Louisiana -born singer and bandleader Connick, known for bringing back the sounds of classic jazz ballads and big bands to a modern, worldwide audience, has also proved his skills as an actor and now talk show host. Now in its second season with a solid daily viewership of about 1.4 million households, Harry features Connick’s engaging interview style and a rich showcase of talented musical guests.
Product and technique demos are common in talk and infotainment-style news shows but demos that take into consideration the unique beauty needs of black women are rare–and when they haphazardly attempt diversity without looking at those needs, the results tend to go horribly wrong. (Recall, for example the Today Show’s 60 second summer hair tutorial 2016 that made African American model’s curly hair look like a hot mess, sparking internet outrage).
In the Harry segment before the makeup tutorial, Connick did a one-on-one sit down interview with fashion model Gatwech, who has also developed a huge online following thorough Instagram. Dubbed “Queen of the Dark” by fans, Gatwech lives in the United States but her family is from South Sudan, a region that historically cradled ancient civilizations and in modern times is the youngest nation on the map. In the interview, Gatwech –whose ebony skin, delicately carved features and petite frame call to mind the international star and Lancôme brand ambassador Lupita Nyong’o –revealed that upon coming to the United States, she was bullied for having dark skin and even asked by an Uber driver if she would ever lighten her skin “to make life easier.” Her answer: no.
While Gatwech’s look lends itself to haute couture (certain modeling opportunities such as music videos have an unofficial ban on dark-skinned models), Gatwech nevertheless faces challenges associated with being a dark-skinned model in the fashion industry.

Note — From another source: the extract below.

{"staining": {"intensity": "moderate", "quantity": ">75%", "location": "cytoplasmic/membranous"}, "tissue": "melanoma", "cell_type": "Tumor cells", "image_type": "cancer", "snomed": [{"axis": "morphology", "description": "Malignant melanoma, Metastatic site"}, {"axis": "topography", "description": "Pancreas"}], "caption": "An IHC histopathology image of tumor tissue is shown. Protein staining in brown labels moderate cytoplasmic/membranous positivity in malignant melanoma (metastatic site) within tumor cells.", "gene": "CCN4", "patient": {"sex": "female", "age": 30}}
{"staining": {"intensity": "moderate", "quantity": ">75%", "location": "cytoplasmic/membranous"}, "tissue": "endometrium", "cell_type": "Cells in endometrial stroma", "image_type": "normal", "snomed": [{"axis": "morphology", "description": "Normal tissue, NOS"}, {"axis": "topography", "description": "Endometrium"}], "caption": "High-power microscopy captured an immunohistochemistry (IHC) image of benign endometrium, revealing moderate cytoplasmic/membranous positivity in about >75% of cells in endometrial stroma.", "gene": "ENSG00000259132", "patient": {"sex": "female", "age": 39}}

She revealed to Connick in the interview that she is often asked to come “makeup ready”—to provide her own makeup, and arrive on set with it already applied—in order to accommodate employed makeup artists who have no knowledge of how to enhance the full spectrum of human skin tones.
When it was time for the makeup tutorial, Connick and Gatwech were joined by Nyma Tang, a YouTube makeup guru who has garnered a following of nearly half a million subscribers on her channel “The Darkest Shade.” Tang is internet-famous for trying out the darkest shade of foundation of a plethora of beauty lines from high-end boutique to drugstore brands. On her channel, by the way, Tang gave Rihanna’s newly released Fenty Beauty a great rating! Tang, a lovely, cherubic-faced beauty with a similar complexion to Gatwech’s, explained the importance of getting a foundation with the right undertones. When she applied Lancôme foundation to Gatwech’s skin, it matched perfectly.
She also applied concealer, and explained to Connick that concealer in this context is used more for adding dimension rather than covering up discoloration. While she didn’t use setting powder in the tutorial, Tang noted that when selecting one, it’s important to find powder that does not have a white undertone, which causes flashback. Connick marveled, “The only flashbacks I’m getting are from junior prom when I could never have gotten close to a girl like either one of you!” to which the two beauties, dressed in bright colors that accented their skin, smiled bashfully, revealing dazzling pearly white teeth.
Gatwech’s eyes were already gorgeously made up, so Tang went on to apply the final accent: a cherry red lip color. Believe it or not, the use of red lip color on dark skin is highly controversial among American blacks, who for decades were exposed to cruel Sambo caricatures that made the red-on-black look a grotesque parody of their features. Rapper ASAP Rocky infamously weighed in on the subject in a 2013 Coveteur magazine interview when he said that dark-skinned women can’t get away with wearing red lip color. His remarks sparked internet backlash and, more constructively, the #DarkSkinRedLip Project, a social media affirmation started by Karyn Washington to encourage black women, particularly of darker hues, to post beautiful photos of themselves in red lipstick or gloss.
In the end, seeing Gatwech’s dark chocolate skin made up perfectly and punctuated with a maraschino cherry red lip was a moment of revelation, a vision of physical perfection and joy. While beauty is only skin deep, the things that surround it–a context, appreciation, useful products and regimens, and most importantly self-esteem, those things–are not at all superficial.
Great work, Harry, Nyma and Nyakim—as well as the production team behind the Harry show. This was extraordinarily well done.